USD/INR Mundur dari Level Tertinggi Multi-Tahun di 77,20 setelah Kartel OPEC Janjikan Lebih Banyak Pasokan
- Jatuhnya harga minyak telah menopang Rupee India terhadap Greenback.
- DXY masih lebih kuat di tengah gelombang baru dalam dorongan risk-off di pasar.
- Harga minyak yang lebih tinggi belum dimasukkan dalam tingkat inflasi multi-dekade.
USD/INR telah menyaksikan penurunan tajam dari level tertinggi multi-tahun di 77,17 setelah OPEC berjanji untuk memompa lebih banyak minyak untuk memperbaiki ketidakseimbangan permintaan-pasokan atas dorongan Presiden AS Joe Biden.
Sebelumnya, Rupee India sangat terdepresiasi terhadap Greenback pada harga minyak mendidih dan penarikan FII yang konsisten pada kegelisahan geopolitik.
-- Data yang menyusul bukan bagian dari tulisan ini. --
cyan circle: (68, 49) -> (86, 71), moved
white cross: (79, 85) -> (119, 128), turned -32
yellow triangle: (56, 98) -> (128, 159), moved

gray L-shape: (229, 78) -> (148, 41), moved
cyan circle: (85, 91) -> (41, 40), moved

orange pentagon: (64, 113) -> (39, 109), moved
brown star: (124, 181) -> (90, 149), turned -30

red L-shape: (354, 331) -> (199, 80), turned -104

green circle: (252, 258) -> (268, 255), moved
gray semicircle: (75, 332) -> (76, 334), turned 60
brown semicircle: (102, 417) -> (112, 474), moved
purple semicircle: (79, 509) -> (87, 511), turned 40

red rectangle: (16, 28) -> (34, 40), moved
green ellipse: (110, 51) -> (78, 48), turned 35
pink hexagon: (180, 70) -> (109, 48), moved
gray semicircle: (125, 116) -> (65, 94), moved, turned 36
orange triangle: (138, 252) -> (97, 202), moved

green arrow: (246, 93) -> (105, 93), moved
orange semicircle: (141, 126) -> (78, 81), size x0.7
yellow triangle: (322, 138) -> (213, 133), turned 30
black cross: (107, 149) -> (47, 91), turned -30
Asia, yang menjadi tanggungan utama pada minyak menemukan pelebaran defisit fiskal dalam skenario kenaikan harga minyak.
Perlu dicatat bahwa emas hitam telah jatuh hampir 18% dalam tiga sesi perdagangan terakhir setelah kartel berjanji untuk menggunakan kapasitas mereka yang tidak digunakan untuk membocorkan lebih banyak minyak ke dalam ekonomi dunia. Ini telah membawa secercah harapan ke rupee India dan telah memperkuatnya terhadap greenback. Selain itu, indeks India telah rebound kuat dalam tiga sesi perdagangan terakhir.
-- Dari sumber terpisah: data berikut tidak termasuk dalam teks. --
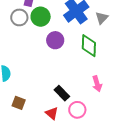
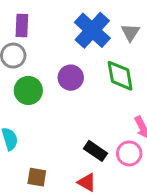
green circle: (41, 17) -> (28, 90), moved
pink circle: (77, 110) -> (129, 153), moved

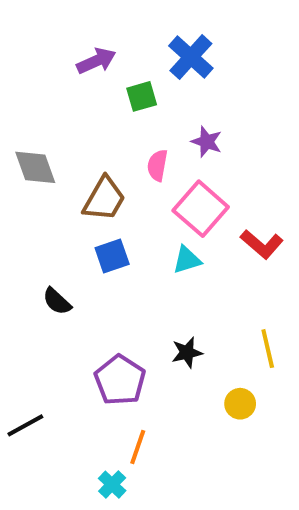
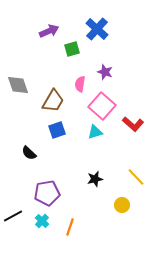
yellow line: (268, 349) -> (136, 177), turned -30
purple pentagon: (120, 380) -> (47, 193), moved, turned 30
cyan cross: (112, 485) -> (42, 221), moved

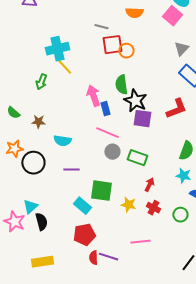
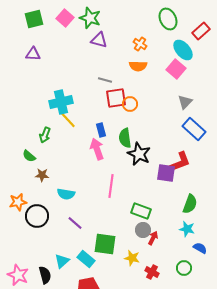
blue rectangle: (105, 109) -> (101, 130), moved
green semicircle: (13, 113) -> (29, 156), moved
purple square: (142, 119) -> (166, 173), moved
pink line: (107, 133) -> (111, 186), turned 75
gray circle: (112, 152) -> (143, 230), moved
purple line: (71, 170) -> (75, 223), turned 42
cyan triangle: (30, 207) -> (62, 261), moved
red cross: (153, 208) -> (152, 272), moved

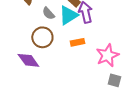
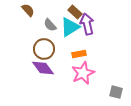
pink star: (107, 55) -> (83, 73), moved
purple diamond: (28, 60) -> (43, 68), moved

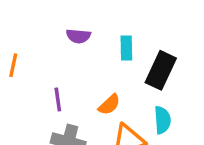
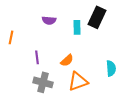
black rectangle: (161, 70) -> (97, 17), moved
cyan semicircle: (162, 120) -> (111, 68), moved

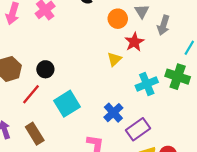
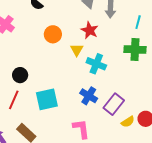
orange circle: (118, 19) -> (53, 34), moved
cyan cross: (147, 84) -> (96, 64), moved, turned -30
cyan square: (67, 104) -> (47, 99), turned 35

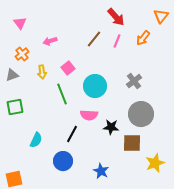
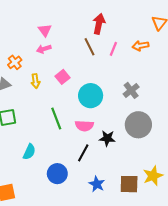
red arrow: (116, 17) -> (99, 24), moved, turned -126
pink triangle: (20, 23) -> (45, 30), moved
orange arrow: (143, 38) -> (140, 46), turned 42
brown line: (94, 39) -> (90, 47), turned -66
green line: (62, 94) -> (56, 119), moved
black line: (72, 134) -> (83, 153), moved
brown square: (132, 143) -> (129, 184), moved

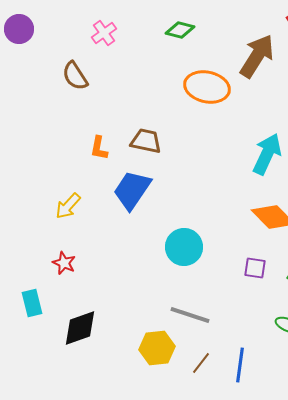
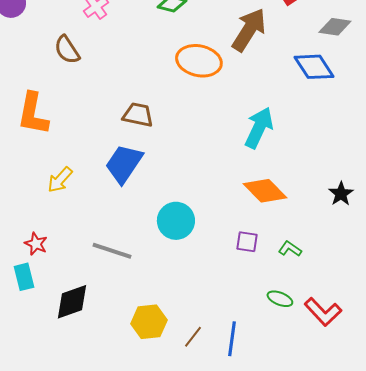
orange L-shape: (99, 148) -> (33, 114), moved, size x1.8
red star: (64, 263) -> (36, 244), moved
gray line: (190, 315) -> (112, 251), moved

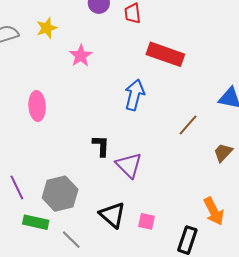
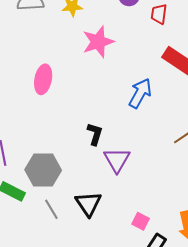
pink star: (81, 56) -> (98, 42), size x1.4
pink square: (147, 221) -> (141, 221), moved
gray line: (71, 240) -> (51, 209), moved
Namun, awan ketidakpastian atas Rupee India belum memudar karena inflasi yang berderap di AS memaksa Federal Reserve (Fed) untuk pengetatan kebijakan moneter yang agresif pekan depan. Indeks Harga Konsumen (IHK) AS mendarat di level tertinggi multi-dekade di 7,9% dibandingkan laporan sebelumnya di 7,5%. Selain itu, laporan Februari tidak tersentuh oleh kenaikan harga minyak, yang telah menaikkan taruhan atas keputusan suku bunga yang menghasilkan kenaikan suku bunga 50 basis poin (bp).